At the height of their powers, the Vikings were a real pain in the ass. These beer-swilling rapists caused absolute mayhem throughout Scandinavia and coastal Northern Europe, terrifying men, women and livestock as they sailed around looking for trouble.
Vikings were fearless when drunk, which was always, and had a deep-rooted fear of long-term relationships. The Vikings were also excellent at hit-and-run tactics, thanks largely to their ships. The various types of Viking ships fell into a handful of categories, from small rowing boats to powerful longships.
Faering and Sexaering Viking Boats
The two smallest types of Viking boat were the four-oared faering and the six-oared sexaering. The smaller faering vessel was used for fishing and for abducting the wives of neighboring Vikings (an act that was legal as long as the wife was returned to her husband in time to cook dinner).
The slightly larger sexaering vessel was used to abduct extended families, particularly when a neighbor had an attractive wife and a few half-decent daughters (or a particularly pretty and smooth-faced son).
A Viking boat of the faering class: rubbish in a fight, but great for stealing your neighbor’s wife. Photo by Silje L. Bakke, Wikimedia Commons.
Knarr Viking Ships
The knarr was a cargo ship capable of navigating large rivers as well as the open ocean. The Vikings never actually traded much, preferring to pillage, sack and plunder (it was far more cost-effective and much more fun).
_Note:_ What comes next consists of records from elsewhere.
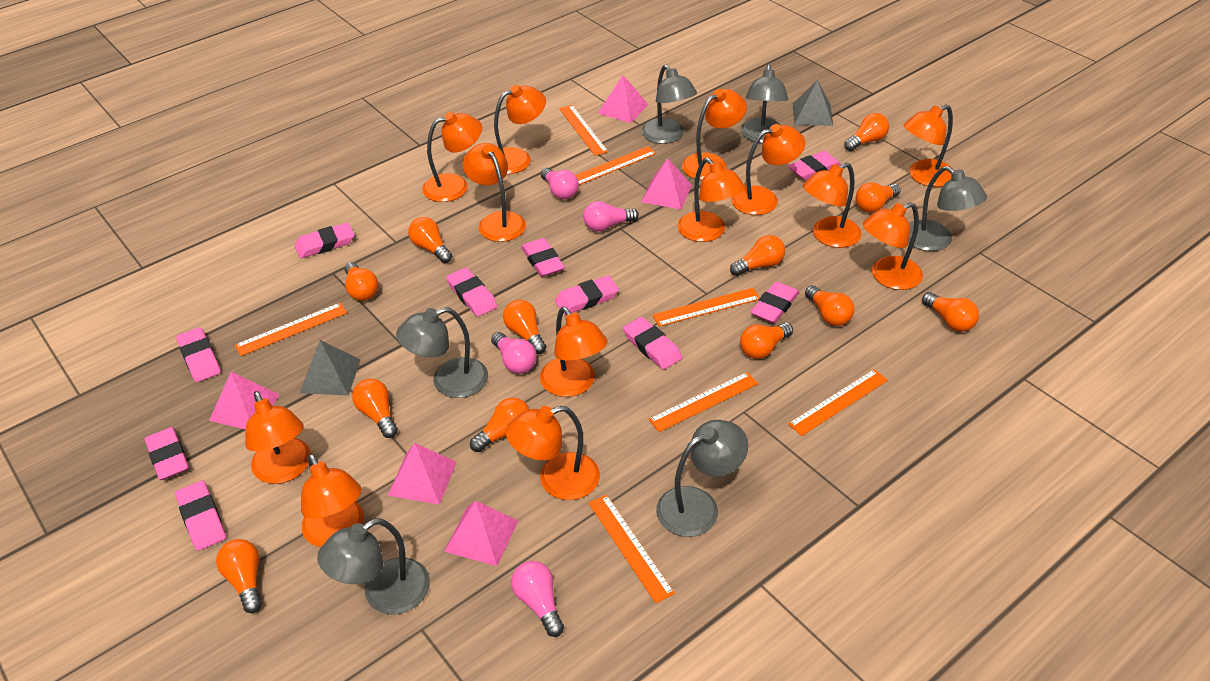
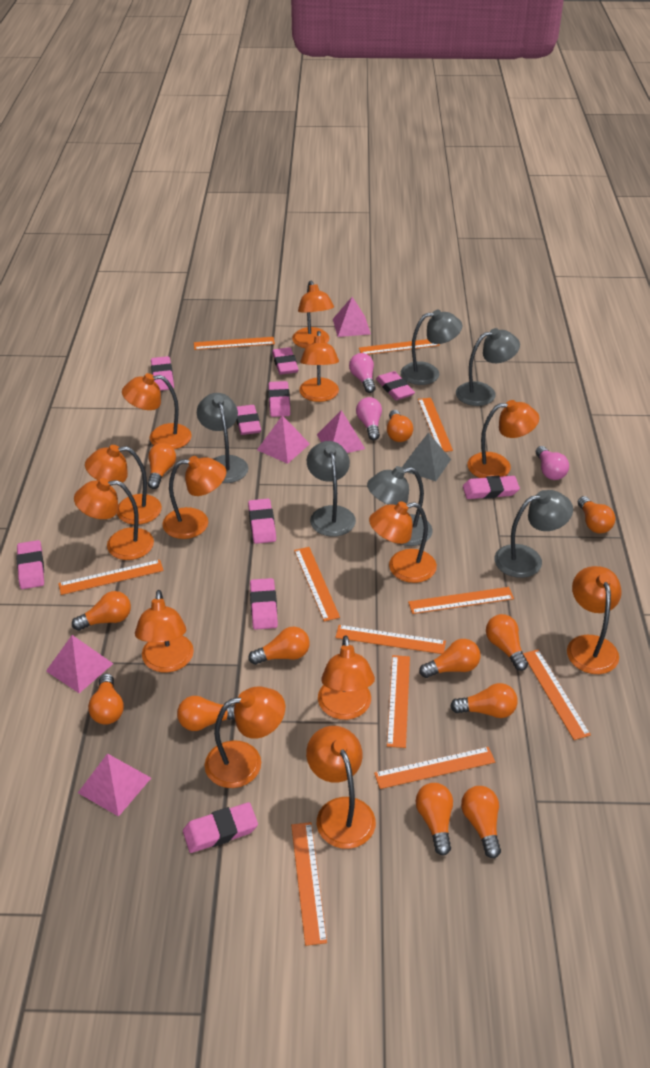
grey pyramid: [300,340,361,396] [793,80,833,126] = 2 -> [402,433,451,481] = 1
orange ruler: [235,303,347,356] [559,105,608,156] [576,146,656,185] [589,494,675,603] [648,372,758,432] [652,288,760,327] [788,369,888,436] = 7 -> [58,560,164,595] [194,337,275,350] [291,822,327,946] [294,547,340,621] [335,625,446,654] [359,339,440,355] [374,747,495,789] [387,655,410,748] [408,587,514,614] [418,398,453,452] [523,649,591,740] = 11
pink light bulb: [491,332,537,374] [511,561,564,637] [540,168,579,199] [583,201,639,231] = 4 -> [349,353,376,393] [356,397,382,440] [536,446,569,480] = 3

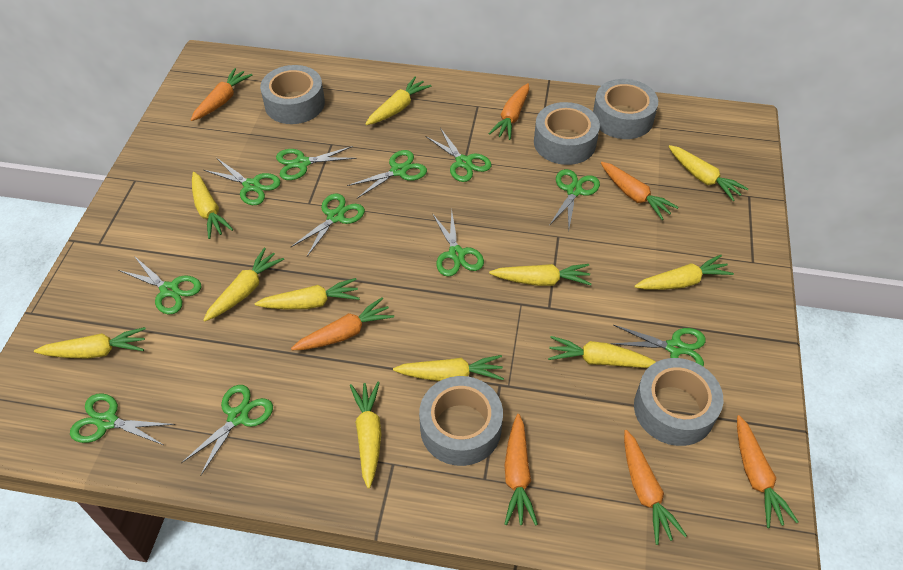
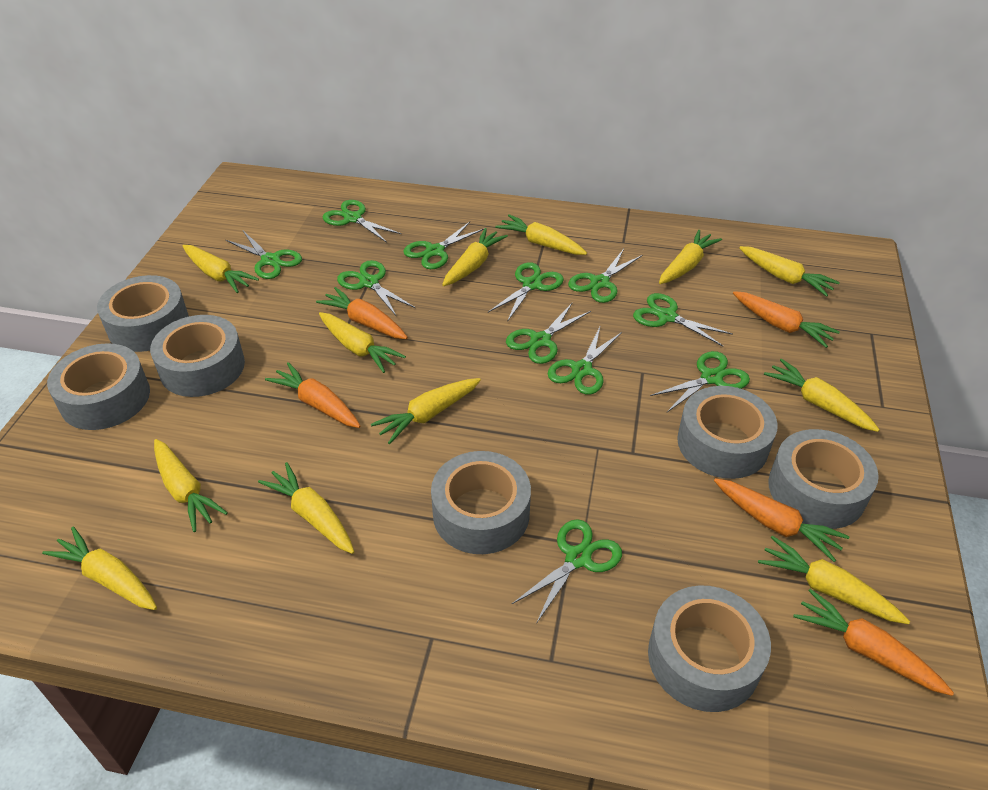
grey tape: [260,65,325,124] [419,376,503,466] [534,102,600,165] [593,79,658,139] [634,358,723,446] = 5 -> [47,343,150,430] [97,275,189,352] [150,315,245,397] [431,451,531,554] [648,586,771,712] [677,386,778,479] [768,429,879,529] = 7
orange carrot: [191,68,252,121] [291,297,394,350] [488,83,529,140] [505,414,538,525] [601,162,678,220] [624,430,687,545] [737,415,798,528] = 7 -> [265,362,361,428] [316,287,408,339] [714,478,849,562] [733,291,840,348] [793,589,954,696] = 5
yellow carrot: [34,327,146,359] [192,172,233,239] [203,248,284,321] [255,278,360,309] [350,382,381,489] [366,77,431,125] [393,355,504,381] [489,264,592,286] [548,336,656,368] [635,255,734,290] [668,145,748,201] = 11 -> [42,527,157,610] [154,439,228,532] [183,245,259,293] [258,462,354,554] [319,312,406,373] [371,378,481,444] [442,228,508,286] [495,214,587,255] [659,230,722,284] [739,246,840,297] [758,536,910,624] [764,359,880,432] = 12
On the outbound journey, the knarr typically carried shit loads of beer and dried fish. The crew would get totally smashed before arriving at the predetermined pillaging spot, where they would go ashore and quickly throw goats, sheep, women, priests and just about anything else onto the deck of the knarr. Then they’d fuck off home again with all their new stuff.
The Viking knarr, a nice little party ship for drunken raids. Photo by Europabild, Wikimedia Commons.
Snekkja Viking Longship
The snekkja was the smallest form of Viking longship or dragon-ship. Powered by about 20 oars and easy to handle, it was perfect for quick beer raids when supplies grew low half way through a drinking session. The drunkest Vikings were normally sent out on a beer run, giving the more sober Vikings time to catch up.
The snekkja Viking longship, typical manned by 20 incredibly drunk Vikings. Photo by archiwum własne wikingów, Jarmeryk, Wikimedia Commons.
This is the ship people most associate with the Vikings: a powerful ocean-going vessel with traditional dragon designs (also written as drekar, draakar). Powered by sails and about 60 oars, the draakar longship was the ship of choice for serious raiding.
After stuffing themselves with fermented fish heads and getting ridiculously horny during two or three days of drinking, Viking raiders would jump into a drakkar and head straight for Scotland. Here, the Vikings would attack a local community, raping anything with breasts; head-butting monks; bullying small children; and stealing anything alcoholic or shiny. Then they’d jump back into the draakar and be home in time for a haddock breakfast.
Now we’re talking… The drakkar was a pillager’s dream, with plenty of room for beer, sheep and abducted women.
Busse Viking Longship
This was the largest class of Viking longship. It could carry shitloads of Vikings and plenty of beer, but it was too large for traditional raiding. Unable to dock in shallow waters, the busse (or buza) needed a deep bay or port to unload. The Vikings, however, were normally too drunk and impatient to actually find a decent place to land. Many buza crews would often pass out long before arriving anywhere, drifting for days until one of them woke up.
It was a Viking busse crew that first discovered America, completely by accident but long before Christopher Columbus. Unfortunately, they were too shitfaced to even care about it, let alone remember where it was. The only cargo they brought back was a fully-grown American bear, but it died long before reaching Scandinavia.*
*The crew believed the bear to be a Native American woman and treated it as such. Thoroughly unimpressed with what they assumed to be an average American woman — it was disobedient, bad tempered, loud and incredibly hairy — the Vikings never even considered a return voyage to America.
Here we can see a Viking busse crew disembarking. As you can see, they are totally smashed, very happy and completely lost.
VIKINGS WAS IN FACT THE FIRST EXPLORERS WHO CONQUORED NEW LANDS.
Thanks, Anderson! If the Vikings were drunk and mentally “at sea” all the time, they would not have conquered Normandie, East England with York, parts of Ireland, the Orkneys, and estblished Iceland – and discovered America (Leiv Eiricsson). And they had de facto early established permanent trade routes with Southern Europe, Russia and even the Byzantine empire. England’s present royalty has roots back to the Norman William 1 (the Conqueror). You can hardly manage to do all this – and building splendid boats
and be good navigators – while being dead drunk and raping for ‘fun’ all the time.
While Viking Ships had ravaged Western Europe for centuries they inevitably disappeared from use as they were slowly replaced with more modern vessels.